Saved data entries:
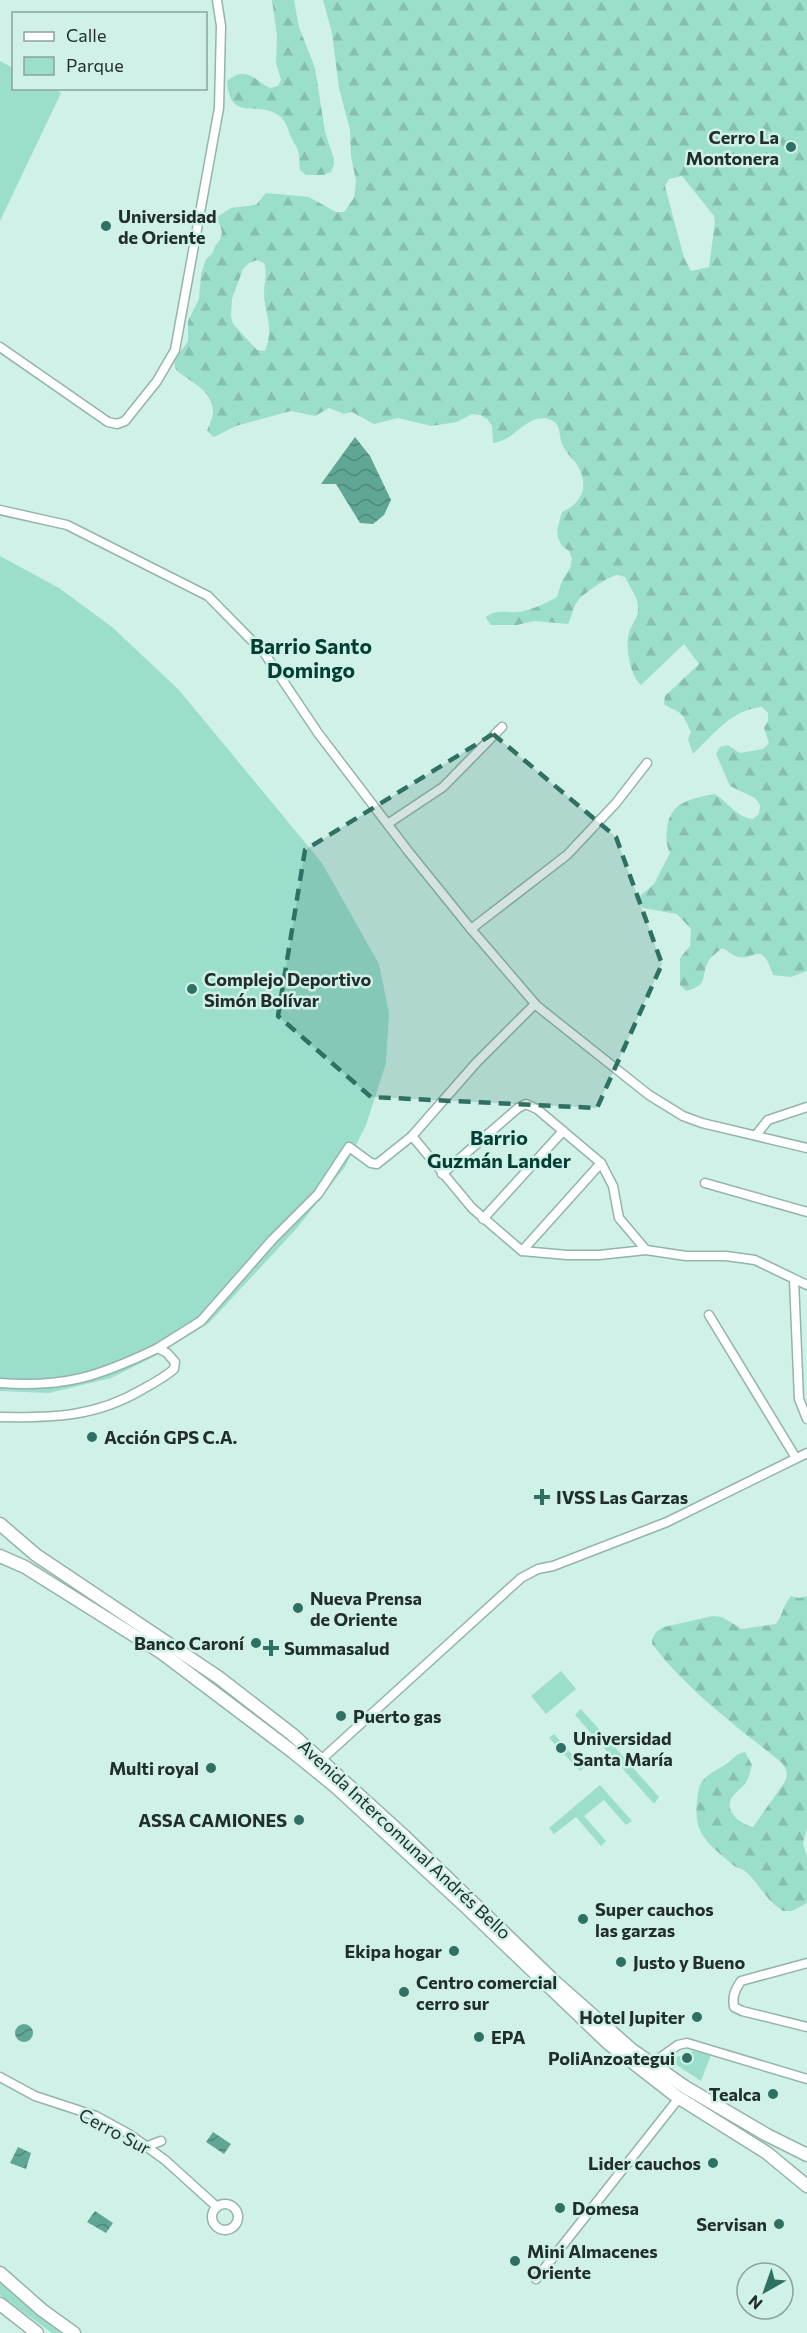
<svg xmlns="http://www.w3.org/2000/svg" width="807" height="2333" font-family="Commissioner,sans-serif">
	<defs>
		<pattern id="forest-firs" width="22" height="20" patternUnits="userSpaceOnUse" patternTransform="scale(1.5)"><rect width="22" height="20" fill="#9cdecc"/><path d="M5 1l3.5 6h-7zM16 11l3.5 6h-7z" fill="#86bfaf"/></pattern>
		<pattern id="water-waves" width="16" height="10" patternUnits="userSpaceOnUse" patternTransform="scale(1.5)"><rect width="16" height="10" fill="#5fa694"/><path d="M0 5q4-4 8 0t8 0" fill="none" stroke="#4e8879"/></pattern>
	</defs>
	<rect width="100%" height="100%" fill="#d0f1e8"/>
	<g fill="url(#forest-firs)" fill-rule="evenodd">
		<path d="M 272,0 L 294,0 L 299,27 L 315,68 L 325,132 L 333,156 L 334,164 L 331,172 L 323,175 L 306,175 L 300,170 C 299,164 300,157 298,151 C 297,146 294,144 292,139 C 288,131 287,121 278,115 C 256,100 230,123 227,81 C 247,65 252,79 270,88 L 278,86 L 281,80 L 276,63 L 277,36 Z"/>
		<path d="M 323,0 L 807,0 L 807,971 L 791,977 L 773,975 C 760,937 755,963 735,956 C 731,954 727,950 722,948 C 718,952 710,957 708,962 C 700,978 710,984 686,991 L 680,985 L 680,958 L 690,946 L 691,929 L 677,914 L 643,908 L 638,902 L 641,895 L 654,884 L 670,853 C 666,845 666,839 667,830 C 669,802 690,799 714,794 C 729,802 735,817 753,819 L 759,814 L 760,805 L 755,798 L 730,786 L 716,754 L 720,747 L 728,745 L 740,753 L 763,749 L 769,743 L 764,728 L 768,721 L 768,713 L 762,707 C 732,709 713,735 693,754 L 688,739 L 691,732 C 687,725 685,715 677,711 C 672,708 669,708 664,704 L 665,696 L 699,664 L 684,644 L 641,685 C 631,677 626,650 628,637 C 629,626 639,619 638,607 C 638,597 629,586 625,577 C 622,576 619,575 616,575 C 608,577 581,595 577,602 C 572,609 572,617 568,624 L 534,621 L 517,625 L 491,625 L 486,617 C 497,609 505,613 517,612 C 527,612 549,602 557,597 L 562,581 L 570,568 L 572,559 L 569,551 L 562,546 L 558,538 L 557,530 L 562,512 C 585,502 589,483 576,463 C 571,457 565,451 562,444 C 559,435 561,424 551,420 C 527,411 515,442 493,443 L 492,426 L 487,419 L 480,415 L 472,414 L 457,422 L 431,426 L 398,418 L 374,424 L 352,412 L 344,414 L 329,408 L 315,416 L 291,411 L 236,426 L 214,437 L 207,431 C 209,425 213,418 213,412 C 212,389 191,383 176,370 L 174,361 L 188,341 L 188,321 L 199,299 L 201,274 L 206,259 L 212,254 L 215,246 L 220,240 L 222,232 L 217,217 L 231,208 L 256,205 L 266,193 L 309,197 L 336,212 L 344,212 L 354,198 L 356,181 L 351,156 L 350,130 L 339,88 L 332,33 ZM 682,176 L 714,216 L 715,222 L 709,267 L 691,271 L 684,258 L 665,186 L 669,179 ZM 257,260 L 264,263 C 268,273 264,282 264,292 C 264,315 275,326 265,351 L 257,350 L 233,324 L 231,316 L 232,299 L 243,269 L 249,263 Z"/>
		<path d="M 791,1596 L 799,1598 L 807,1596 L 807,1829 L 803,1843 L 807,1858 L 807,1903 L 792,1911 L 783,1911 C 766,1901 759,1883 745,1871 C 741,1868 736,1868 733,1865 C 709,1844 693,1835 697,1801 C 699,1778 705,1777 723,1766 C 732,1761 734,1754 745,1752 L 752,1765 C 750,1772 749,1778 745,1784 C 741,1789 734,1793 731,1799 C 725,1813 741,1824 753,1827 L 784,1783 C 789,1774 787,1769 781,1762 C 736,1726 688,1691 652,1644 C 652,1635 656,1631 664,1627 L 713,1616 L 722,1617 L 742,1629 L 776,1624 C 783,1615 783,1605 791,1596 Z"/>
	</g>
	<g fill="#9cdecc">
		<path d="M 0,61 L 13,68 L 14,88 L 54,89 L 61,93 L 0,221 Z"/>
		<path d="M 0,556 L 59,588 L 112,627 L 179,690 L 322,863 L 379,964 L 389,1013 L 386,1063 L 366,1125 L 345,1167 L 297,1228 L 209,1323 L 157,1355 L 111,1378 L 49,1393 L 0,1391 Z"/>
		<path d="M 561,1671 L 576,1689 L 546,1714 L 531,1696 Z"/>
		<path d="M 581,1709 L 659,1797 L 654,1804 L 575,1715 Z"/>
		<path d="M 554,1734 L 584,1768 L 580,1771 L 549,1738 Z"/>
		<path d="M 600,1785 L 632,1821 L 626,1825 L 604,1800 L 584,1816 L 606,1841 L 601,1846 L 576,1817 L 554,1834 L 549,1828 Z"/>
		<path d="M 693,2051 L 711,2055 L 701,2081 L 669,2060 Z"/>
		<path d="M 0,2283 L 68,2333 L 52,2333 L 0,2295 Z"/>
	</g>
	<g fill="url(#water-waves)">
		<path d="M 355,437 L 370,456 L 391,500 L 384,515 L 373,524 L 360,523 L 336,484 L 321,484 Z"/>
		<circle cx="24" cy="2033" r="9"/>
		<path d="M 213,2132 L 231,2144 L 224,2154 L 206,2142 Z"/>
		<path d="M 18,2147 L 31,2153 L 26,2169 L 10,2163 Z"/>
		<path d="M 95,2211 L 113,2223 L 106,2233 L 87,2222 Z"/>
	</g>
	<g fill="none" stroke-linecap="round" stroke-linejoin="round">
		<defs>
			<g id="minor">
				<path d="M 0,347 L 108,422 L 117,424 L 125,421 L 157,381 L 175,350 L 219,108 L 221,26 L 217,0"/>
				<path d="M 0,510 L 67,525 L 208,596 L 265,654 L 318,733 L 408,851 L 471,929 L 537,1006 L 649,1095 L 683,1116 L 702,1123 L 807,1148"/>
				<path d="M 389,823 L 443,787 L 502,727"/>
				<path d="M 471,929 L 567,855 L 616,803 L 647,763"/>
				<path d="M 535,1004 L 476,1063 L 412,1136 L 472,1208 L 522,1251 L 567,1255 L 599,1255 L 646,1250"/>
				<path d="M 756,1135 L 768,1120 L 807,1107"/>
				<path d="M 601,1163 L 613,1186 L 619,1218 L 646,1250 L 686,1256 L 726,1256 L 755,1260 L 807,1285"/>
				<path d="M 442,1174 L 518,1108 L 526,1104 L 537,1109 L 601,1163 L 522,1251"/>
				<path d="M 705,1183 L 807,1212"/>
				<path d="M 483,1219 L 563,1131"/>
				<path d="M 794,1280 L 799,1399 L 807,1419"/>
				<path d="M 709,1315 L 796,1458"/>
				<path d="M 158,1348 L 201,1321 L 272,1240 L 318,1194 L 349,1147 L 371,1163 L 377,1164 L 412,1136"/>
				<path d="M 0,1383 C 65,1388 100,1376 158,1348 L 167,1353 L 175,1362 L 174,1369 C 165,1377 154,1383 143,1389 C 96,1417 53,1418 0,1417"/>
				<path d="M 322,1759 L 521,1578 L 538,1569 L 553,1566 L 667,1522 L 807,1453"/>
				<path d="M 807,1963 L 741,1981 C 735,1990 732,1996 734,2007 L 742,2011 L 807,2027"/>
				<path d="M 651,2064 L 678,2045 L 687,2043 L 807,2079"/>
				<path d="M 0,2077 L 35,2096 L 96,2116 L 129,2134 L 165,2160 L 217,2207"/>
				<path d="M 148,2146 L 161,2141"/>
				<circle cx="225" cy="2217" r="13"/>
				<path d="M 536,2279 L 679,2098"/>
			</g>
			<g id="secondary">
				<path d="M 0,1524 L 36,1555 L 218,1677 L 293,1735 L 404,1836 L 554,1981 L 632,2050 L 685,2087 L 767,2135 L 807,2155"/>
				<path d="M 0,1556 L 25,1567 L 162,1653 L 293,1752 L 336,1787 L 464,1905 L 608,2043 L 676,2096 L 767,2153 L 807,2186"/>
				<path d="M 0,2273 L 42,2310 L 74,2333"/>
				<path d="M 0,2304 L 37,2333"/>
			</g>
		</defs>
		<use href="#minor" stroke="#94b4ab" stroke-width="11"/>
		<use href="#secondary" stroke="#94b4ab" stroke-width="15"/>
		<use href="#minor" stroke="#fff" stroke-width="8"/>
		<use href="#secondary" stroke="#fff" stroke-width="12"/>
	</g>
	<path fill="#2e7162" fill-opacity="0.2" stroke="#2e7162" stroke-width="4.5" stroke-dasharray="12 8" stroke-linejoin="round" d="M 493,734 L 616,837 L 662,964 L 597,1108 L 371,1097 L 278,1016 L 305,850 Z"/>
	<g fill="#2e7162" stroke="#d0f1e8" stroke-width="2">
		<circle cx="791" cy="147" r="6"/>
		<circle cx="106" cy="226" r="6"/>
		<circle cx="192" cy="989" r="6"/>
		<circle cx="92" cy="1437" r="6"/>
		<path d="M539 1488h6v6h6v6h-6v6h-6v-6h-6v-6h6z"/>
		<circle cx="298" cy="1608" r="6"/>
		<circle cx="256" cy="1643" r="6"/>
		<path d="M268 1639h6v6h6v6h-6v6h-6v-6h-6v-6h6z"/>
		<circle cx="341" cy="1716" r="6"/>
		<circle cx="561" cy="1748" r="6"/>
		<circle cx="211" cy="1768" r="6"/>
		<circle cx="299" cy="1820" r="6"/>
		<circle cx="583" cy="1919" r="6"/>
		<circle cx="454" cy="1951" r="6"/>
		<circle cx="621" cy="1962" r="6"/>
		<circle cx="404" cy="1992" r="6"/>
		<circle cx="697" cy="2017" r="6"/>
		<circle cx="479" cy="2037" r="6"/>
		<circle cx="687" cy="2058" r="6"/>
		<circle cx="773" cy="2094" r="6"/>
		<circle cx="713" cy="2163" r="6"/>
		<circle cx="560" cy="2208" r="6"/>
		<circle cx="779" cy="2224" r="6"/>
		<circle cx="515" cy="2261" r="6"/>
	</g>
	<g text-anchor="middle" dominant-baseline="central" stroke-width="5" stroke-linejoin="round" paint-order="stroke">
		<g font-size="18" font-weight="bold" fill="#222e2b" stroke="#d0f1e8" text-anchor="start">
			<text x="779" y="137" text-anchor="end">Cerro La<tspan x="779" dy="21">Montonera</tspan></text>
			<text x="118" y="216">Universidad<tspan x="118" dy="21">de Oriente</tspan></text>
			<text x="204" y="979">Complejo Deportivo<tspan x="204" dy="21">Simón Bolívar</tspan></text>
			<text x="104" y="1437">Acción GPS C.A.</text>
			<text x="556" y="1497">IVSS Las Garzas</text>
			<text x="310" y="1598">Nueva Prensa<tspan x="310" dy="21">de Oriente</tspan></text>
			<text x="244" y="1643" text-anchor="end">Banco Caroní</text>
			<text x="284" y="1648">Summasalud</text>
			<text x="353" y="1716">Puerto gas</text>
			<text x="573" y="1738">Universidad<tspan x="573" dy="21">Santa María</tspan></text>
			<text x="199" y="1768" text-anchor="end">Multi royal</text>
			<text x="287" y="1820" text-anchor="end">ASSA CAMIONES</text>
			<text x="595" y="1909">Super cauchos<tspan x="595" dy="21">las garzas</tspan></text>
			<text x="442" y="1951" text-anchor="end">Ekipa hogar</text>
			<text x="633" y="1962">Justo y Bueno</text>
			<text x="416" y="1982">Centro comercial<tspan x="416" dy="21">cerro sur</tspan></text>
			<text x="685" y="2017" text-anchor="end">Hotel Jupiter</text>
			<text x="491" y="2037">EPA</text>
			<text x="675" y="2058" text-anchor="end">PoliAnzoategui</text>
			<text x="761" y="2094" text-anchor="end">Tealca</text>
			<text x="701" y="2163" text-anchor="end">Lider cauchos</text>
			<text x="572" y="2208">Domesa</text>
			<text x="767" y="2224" text-anchor="end">Servisan</text>
			<text x="527" y="2251">Mini Almacenes<tspan x="527" dy="21">Oriente</tspan></text>
		</g>
		<g font-size="18" fill="#222e2b" stroke="#d0f1e8">
			<text transform="translate(405 1839) rotate(43)">Avenida Intercomunal Andrés Bello</text>
			<text transform="translate(115 2131) rotate(28)">Cerro Sur</text>
		</g>
		<g font-size="20" font-weight="bold" fill="#013e33" stroke="#d0f1e8">
			<text x="499" y="1137">Barrio<tspan x="499" dy="23">Guzmán Lander</tspan></text>
		</g>
		<g font-size="21" font-weight="bold" fill="#013e33" stroke="#d0f1e8">
			<text x="311" y="645">Barrio Santo<tspan x="311" dy="24">Domingo</tspan></text>
		</g>
	</g>
	<rect x="12" y="12" width="195" height="78" fill="#d0f1e8" stroke="#8aa39c" stroke-width="1.5"/>
	<rect x="24" y="32" width="30" height="9" fill="#ffffff" stroke="#8aa39c" stroke-width="1.5"/>
	<text x="66" y="42" font-size="18" fill="#222e2b">Calle</text>
	<rect x="24" y="57" width="30" height="18" fill="#9cdecc" stroke="#8aa39c" stroke-width="1.5"/>
	<text x="66" y="72" font-size="18" fill="#222e2b">Parque</text>
	<g transform="translate(765 2291) rotate(220)"><circle r="28" fill="#d0f1e8" stroke="#8aa39c" stroke-width="1.5"/>
	<path d="M0-4.5L10 22L0 15L-10 22Z" fill="#2e7162"/>
	<text y="-9" font-size="16" font-weight="bold" text-anchor="middle" fill="#222e2b">N</text>
	</g>
</svg>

What the task requires – Compute how many lines of the records above hold the string "rotate". Give the number with no other output.

Output – 3